Hey Stan,
A LOB will not be buffered. This means that you can make the bufferpool as
big or as small as you want, it would not make any difference for your BLOB
(it will offcourse for the other data in your table).
The space requirements will really depend on how much you will store into
this table. However, you can put the LOB into it's own tablespace.
Personally I would prefer this since this can help later on should you want
to move to raw devices or tune filesystems for direct IO (not to use
buffering). You can then leave the LOB tablespace on a buffered filesystem
to help performance (since LOB's do not get logged).
Thanks.
"Stanley Sinclair" <st************ *@bellsouth.net > wrote in message
news:6f******** *************** ***@posting.goo gle.com...
(Minor question. Since updating to FP4 I cannot access HTML help.

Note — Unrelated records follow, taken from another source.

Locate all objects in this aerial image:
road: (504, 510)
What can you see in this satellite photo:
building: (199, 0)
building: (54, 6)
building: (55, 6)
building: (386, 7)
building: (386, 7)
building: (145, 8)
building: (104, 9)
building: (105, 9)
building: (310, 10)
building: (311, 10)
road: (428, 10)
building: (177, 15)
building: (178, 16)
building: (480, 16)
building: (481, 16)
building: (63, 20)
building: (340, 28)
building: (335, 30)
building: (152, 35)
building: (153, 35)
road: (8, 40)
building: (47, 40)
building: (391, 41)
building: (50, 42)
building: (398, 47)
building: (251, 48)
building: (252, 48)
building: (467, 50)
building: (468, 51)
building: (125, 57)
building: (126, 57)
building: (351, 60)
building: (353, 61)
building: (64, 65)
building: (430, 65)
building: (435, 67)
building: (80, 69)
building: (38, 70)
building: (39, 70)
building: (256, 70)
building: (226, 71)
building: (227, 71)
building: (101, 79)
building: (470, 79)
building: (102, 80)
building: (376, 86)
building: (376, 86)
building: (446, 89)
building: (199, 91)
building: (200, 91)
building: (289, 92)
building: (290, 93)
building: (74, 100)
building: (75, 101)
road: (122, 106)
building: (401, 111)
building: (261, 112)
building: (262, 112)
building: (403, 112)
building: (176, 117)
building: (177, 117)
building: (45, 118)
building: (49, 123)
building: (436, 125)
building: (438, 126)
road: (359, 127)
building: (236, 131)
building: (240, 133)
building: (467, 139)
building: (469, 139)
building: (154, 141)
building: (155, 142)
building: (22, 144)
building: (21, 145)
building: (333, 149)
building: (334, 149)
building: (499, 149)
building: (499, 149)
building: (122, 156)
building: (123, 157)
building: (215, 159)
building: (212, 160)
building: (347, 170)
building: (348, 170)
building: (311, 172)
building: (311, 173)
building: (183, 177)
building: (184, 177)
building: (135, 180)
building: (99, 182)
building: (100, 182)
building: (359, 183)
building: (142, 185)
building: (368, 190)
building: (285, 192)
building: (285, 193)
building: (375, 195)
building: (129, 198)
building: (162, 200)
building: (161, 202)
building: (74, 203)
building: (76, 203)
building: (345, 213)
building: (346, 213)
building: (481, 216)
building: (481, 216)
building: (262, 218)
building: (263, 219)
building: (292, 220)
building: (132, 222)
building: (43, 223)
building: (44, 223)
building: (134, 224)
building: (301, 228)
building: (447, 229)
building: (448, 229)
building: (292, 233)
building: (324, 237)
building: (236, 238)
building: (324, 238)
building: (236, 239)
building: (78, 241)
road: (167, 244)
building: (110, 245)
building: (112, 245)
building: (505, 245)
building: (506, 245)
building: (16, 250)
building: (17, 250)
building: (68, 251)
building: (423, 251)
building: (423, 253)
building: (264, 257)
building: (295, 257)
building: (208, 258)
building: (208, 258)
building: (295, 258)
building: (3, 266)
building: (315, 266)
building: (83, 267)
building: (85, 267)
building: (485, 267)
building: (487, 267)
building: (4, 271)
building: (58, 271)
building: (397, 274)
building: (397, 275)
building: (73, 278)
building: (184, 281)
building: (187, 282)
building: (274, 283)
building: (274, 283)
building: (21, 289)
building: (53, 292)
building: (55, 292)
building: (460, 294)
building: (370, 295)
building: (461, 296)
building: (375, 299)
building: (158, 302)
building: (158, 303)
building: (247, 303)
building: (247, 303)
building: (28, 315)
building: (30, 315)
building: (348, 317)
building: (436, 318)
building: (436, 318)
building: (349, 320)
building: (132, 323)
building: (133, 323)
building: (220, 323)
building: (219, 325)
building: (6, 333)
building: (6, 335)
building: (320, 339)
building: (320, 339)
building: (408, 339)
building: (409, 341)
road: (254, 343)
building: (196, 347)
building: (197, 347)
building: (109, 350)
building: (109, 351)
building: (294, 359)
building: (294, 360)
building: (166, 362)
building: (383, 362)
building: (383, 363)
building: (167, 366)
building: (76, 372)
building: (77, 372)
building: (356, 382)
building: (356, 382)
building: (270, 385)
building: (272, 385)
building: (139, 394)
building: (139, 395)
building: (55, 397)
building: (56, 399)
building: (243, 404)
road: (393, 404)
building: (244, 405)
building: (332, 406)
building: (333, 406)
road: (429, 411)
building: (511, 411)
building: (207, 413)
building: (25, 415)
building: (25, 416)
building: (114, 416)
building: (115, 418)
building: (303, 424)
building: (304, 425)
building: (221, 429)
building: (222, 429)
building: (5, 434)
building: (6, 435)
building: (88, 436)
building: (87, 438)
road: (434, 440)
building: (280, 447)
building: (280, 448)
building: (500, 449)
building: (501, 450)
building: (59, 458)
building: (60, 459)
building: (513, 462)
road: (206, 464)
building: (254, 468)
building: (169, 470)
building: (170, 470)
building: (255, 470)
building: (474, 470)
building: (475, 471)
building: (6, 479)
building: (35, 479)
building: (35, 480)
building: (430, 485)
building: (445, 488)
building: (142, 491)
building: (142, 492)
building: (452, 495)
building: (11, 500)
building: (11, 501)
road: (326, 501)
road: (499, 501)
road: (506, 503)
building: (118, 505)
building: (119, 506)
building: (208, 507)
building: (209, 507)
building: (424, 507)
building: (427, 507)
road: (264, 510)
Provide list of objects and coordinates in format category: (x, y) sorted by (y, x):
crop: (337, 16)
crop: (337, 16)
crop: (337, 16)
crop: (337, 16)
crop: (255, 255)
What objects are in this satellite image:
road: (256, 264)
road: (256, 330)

Compiler error. What's wrong?)
_______________ ________
Subject of this message:
There is lots of Help regarding getting data out of BLOB and CLOB
storage, but I see little on getting data into it. I know it's there,
but could someone speed my search? A colleague created the following
table:
CREATE TABLE BLOB_TABLE (
BLOB_ID INT NOT NULL GENERATED ALWAYS AS IDENTITY...,
BLOB_IMAGE BLOB,
BLOB_NAME VARCHAR(100),
BLOB_TYPE VARCHAR(10),
PRIMARY KEY (BLOB_ID)
)
I'm wondering how large the bufferpool and tablespace has to be? Is
this where the BLOB_IMAGE should be placed?